Question

Let the focal chord of the parabola P :y² = 4x along the line L : y = mx + c, m> 0 meet the parabola at the points M and N. Let the line L be a tangent to the hyperbola H :x² – y² = 4. If O is the vertex of P and F is the focus of H on the positive x-axis, then the area of the quadrilateral OMFN is

• A. \(2\sqrt6\)
• B. \(2\sqrt{14}\)
• C. \(4\sqrt6\)
• D. \(4\sqrt{14}\)

Answer 1

The Correct Option is B

\(\begin{array}{l} H:\frac{x^2}{4}-\frac{y^2}{4}=1\end{array}\), Focus (ae, 0)
\(\begin{array}{l} F\left(2\sqrt{2},0\right) \end{array}\)

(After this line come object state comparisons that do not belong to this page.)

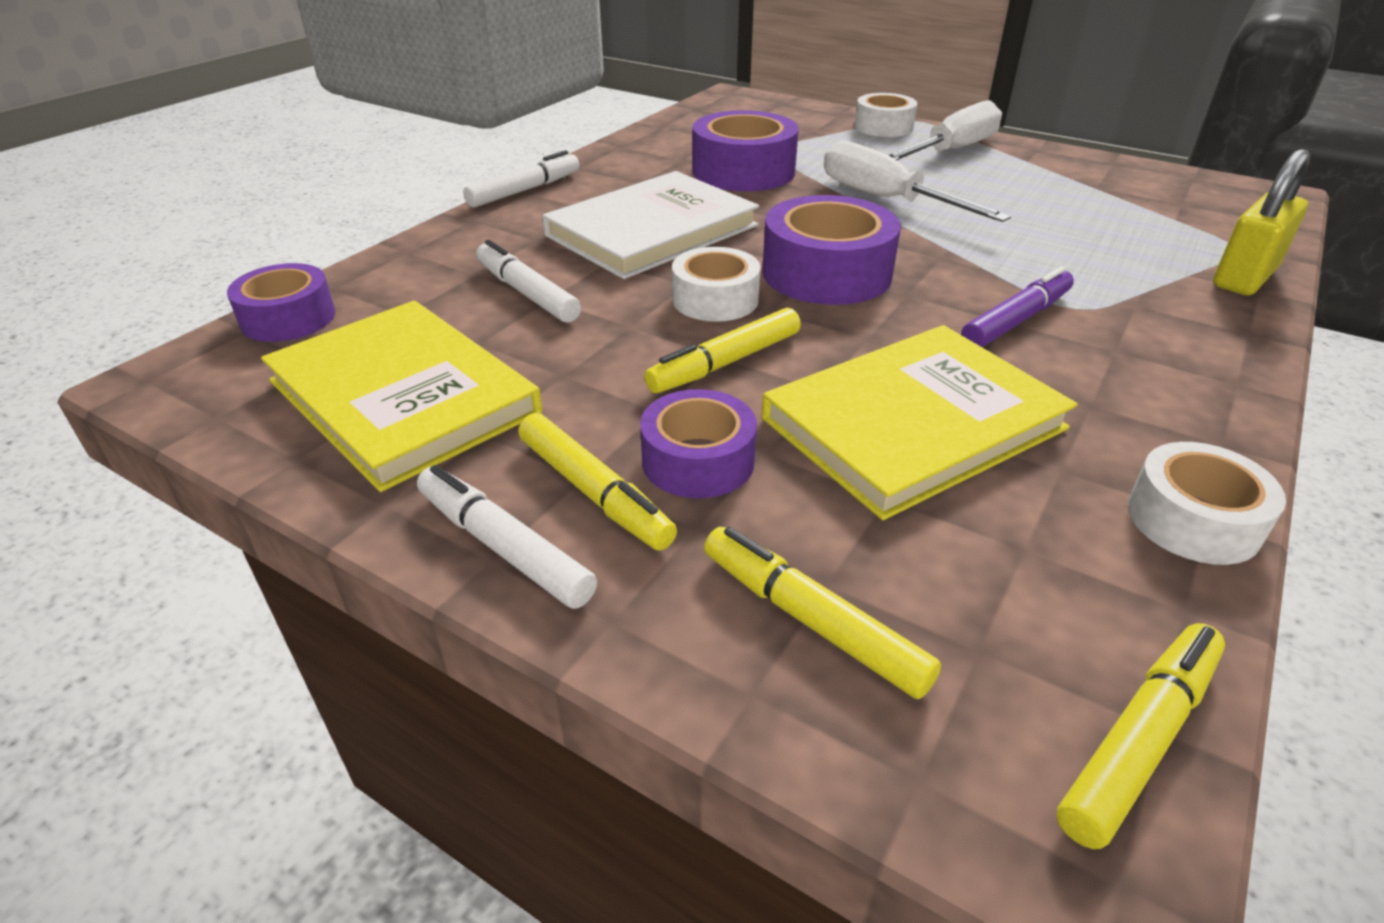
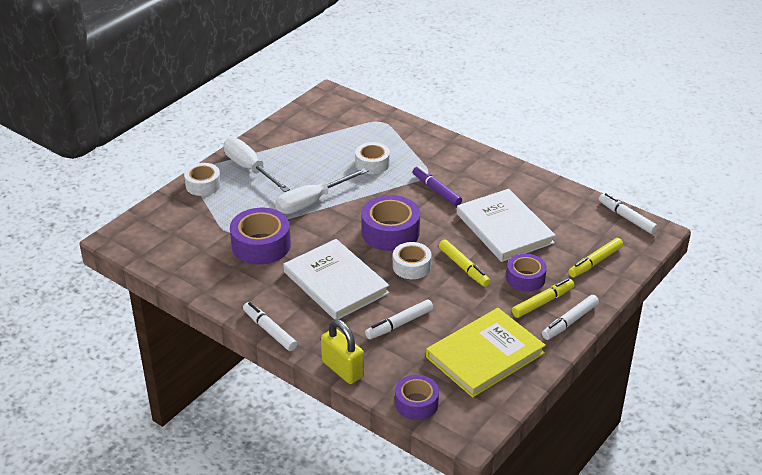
camera: 85 degrees left, 0 degrees up
yellow book [762,325,1078,520] -> white book [457,189,556,262]
yellow marker [1056,623,1225,849] -> white marker [599,193,658,234]
white tape [1128,442,1286,565] -> white tape moved to [355,142,390,174]
yellow padlock [1213,149,1310,295] -> yellow padlock moved to [321,319,364,384]

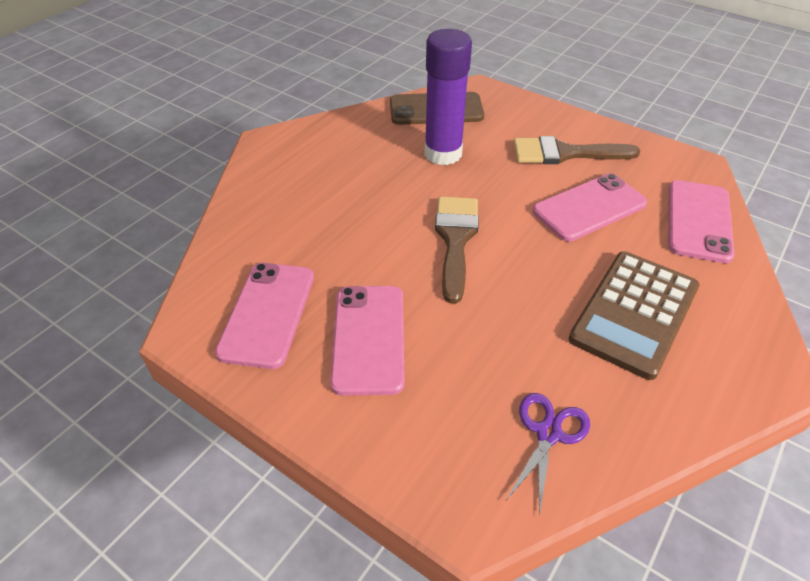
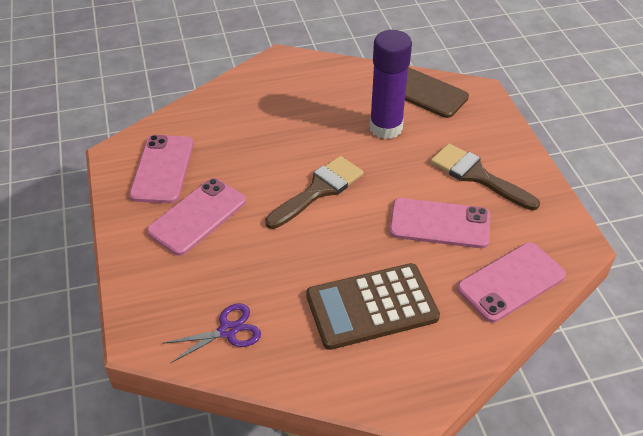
camera: 40 degrees right, 0 degrees up
pink phone [215,263,314,369] -> pink phone turned 45 degrees counterclockwise [129,135,193,203]

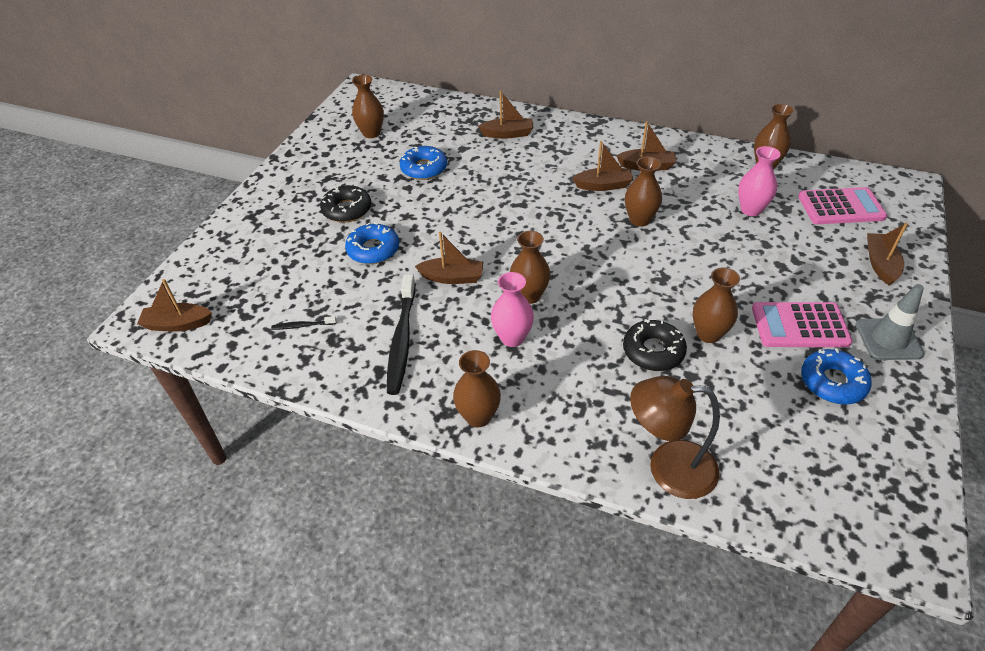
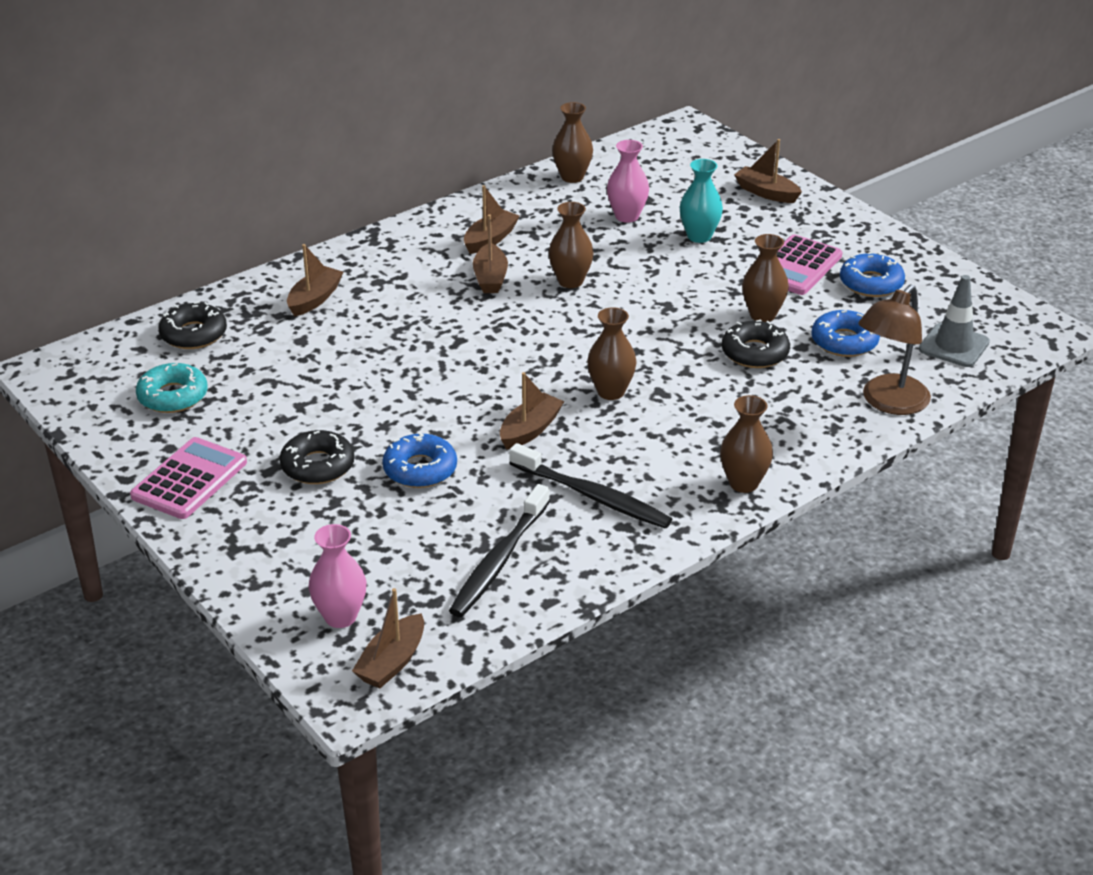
camera: 60 degrees left, 10 degrees down
black toothbrush [271,316,336,330] -> black toothbrush [449,484,550,617], size x2.23
brown vase [352,75,384,138] -> turquoise donut [136,363,208,413]
blue donut [400,146,447,180] -> blue donut moved to [812,310,880,357]
pink vase [491,272,534,347] -> pink vase moved to [309,524,366,628]
brown boat [572,141,634,191] -> brown boat turned 150 degrees clockwise [473,214,508,293]
pink calculator [798,187,887,224] -> pink calculator moved to [130,437,247,519]
grey traffic cone [856,284,925,360] -> grey traffic cone moved to [919,275,990,367]
none -> black donut [158,301,227,349]
none -> turquoise vase [680,159,723,243]

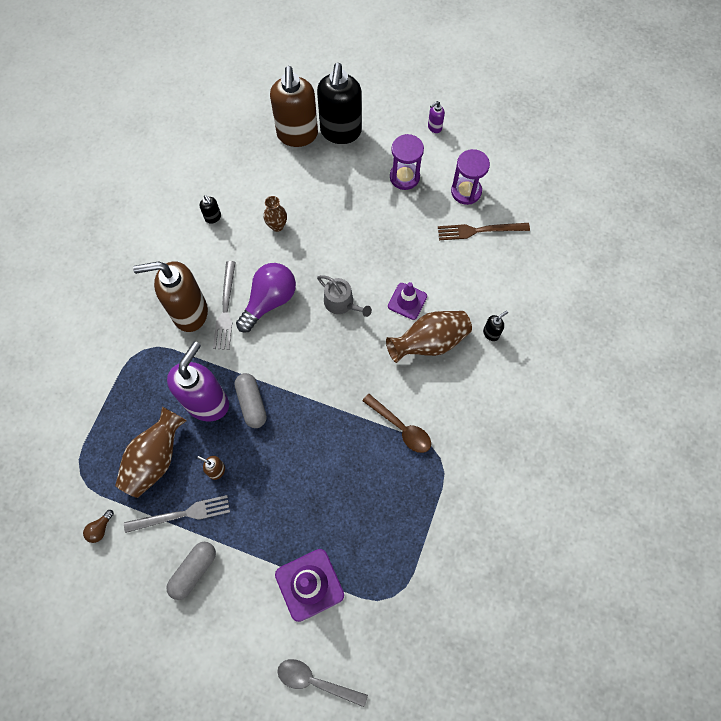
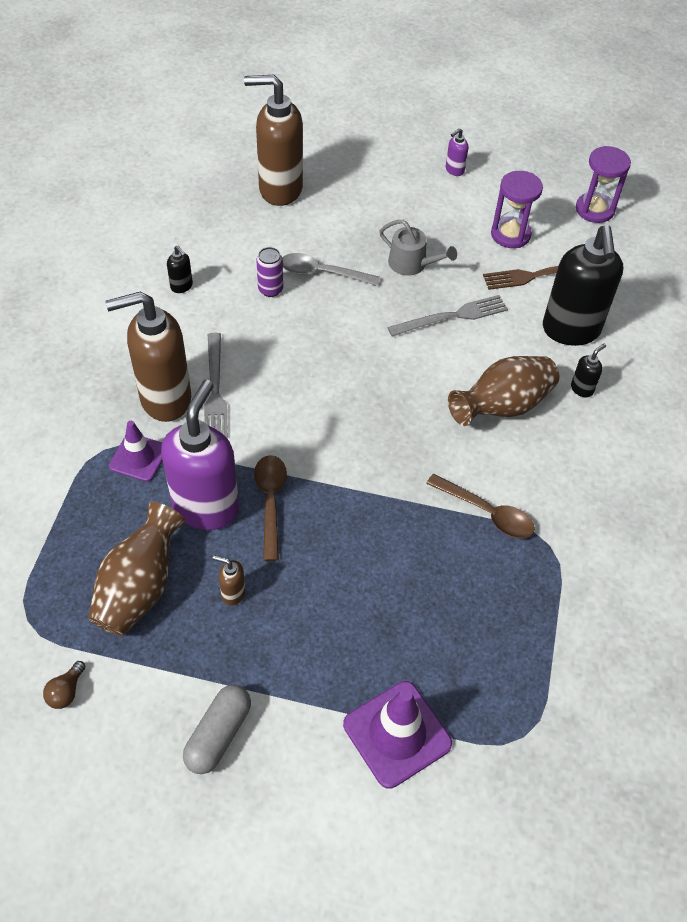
camera: 10 degrees left, 15 degrees down
grey fork [124,495,230,533] -> grey fork moved to [388,295,508,337]
grey capsule [234,373,267,428] -> brown spoon [254,455,287,561]
purple light bulb [236,263,296,333] -> none
brown vase [264,196,287,232] -> purple can [256,247,283,297]
brown soap dispenser [270,66,318,147] -> brown soap dispenser turned 105 degrees clockwise [244,75,303,206]
grey spoon [277,659,368,707] -> grey spoon moved to [282,253,380,286]
black soap dispenser [317,63,362,144] -> black soap dispenser moved to [543,225,623,346]
grey watering can [317,275,372,317] -> grey watering can moved to [379,220,457,276]
purple traffic cone [388,282,427,320] -> purple traffic cone moved to [109,421,163,482]
purple hourglass [390,134,424,190] -> purple hourglass moved to [576,146,631,223]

y = mx + c passes through (1, 0)
0 = m + c …(i)
L is tangent to hyperbola
\(\begin{array}{l} c=\pm\sqrt{4m^2-4}\end{array}\)
\(\begin{array}{l} -m=\pm\sqrt{4m^2-4}\end{array}\)
m² = 4m² – 4
\(\begin{array}{l} m=\frac{2}{\sqrt{3}}\end{array}\)
\(\begin{array}{l} c=\frac{-2}{\sqrt{3}} \end{array}\)
\(\begin{array}{l} T:y=\frac{2}{\sqrt{3}}x-\frac{2}{\sqrt{3}} \end{array}\)
P : y² = 4x
\(\begin{array}{l} y^2=4\left(\frac{\sqrt{3}y+2}{2}\right)\end{array}\)
\(\begin{array}{l} y^2-2\sqrt{3}y-4 =0\end{array}\)
\(\begin{array}{l}\text{Area}= \frac{1}{2}\begin{vmatrix}0 & 0 \\x_1 & y_1 \\2\sqrt{2} & 0 \\x_2 & y_2 \\0 & 0 \\\end{vmatrix}\end{array}\)
\(\begin{array}{l} =\left|\frac{1}{2}\left(-2\sqrt{2}y_1+2\sqrt{2}y_2\right)\right|\end{array}\)
\(\begin{array}{l} =\sqrt{2}\left|y_2-y_1\right|=\sqrt{2}\sqrt{\left(y_1+y_2\right)^2-4y_1y_2}\end{array}\)
\(\begin{array}{l} =\sqrt{56}\end{array}\)
\(\begin{array}{l} =2\sqrt{14}\end{array}\)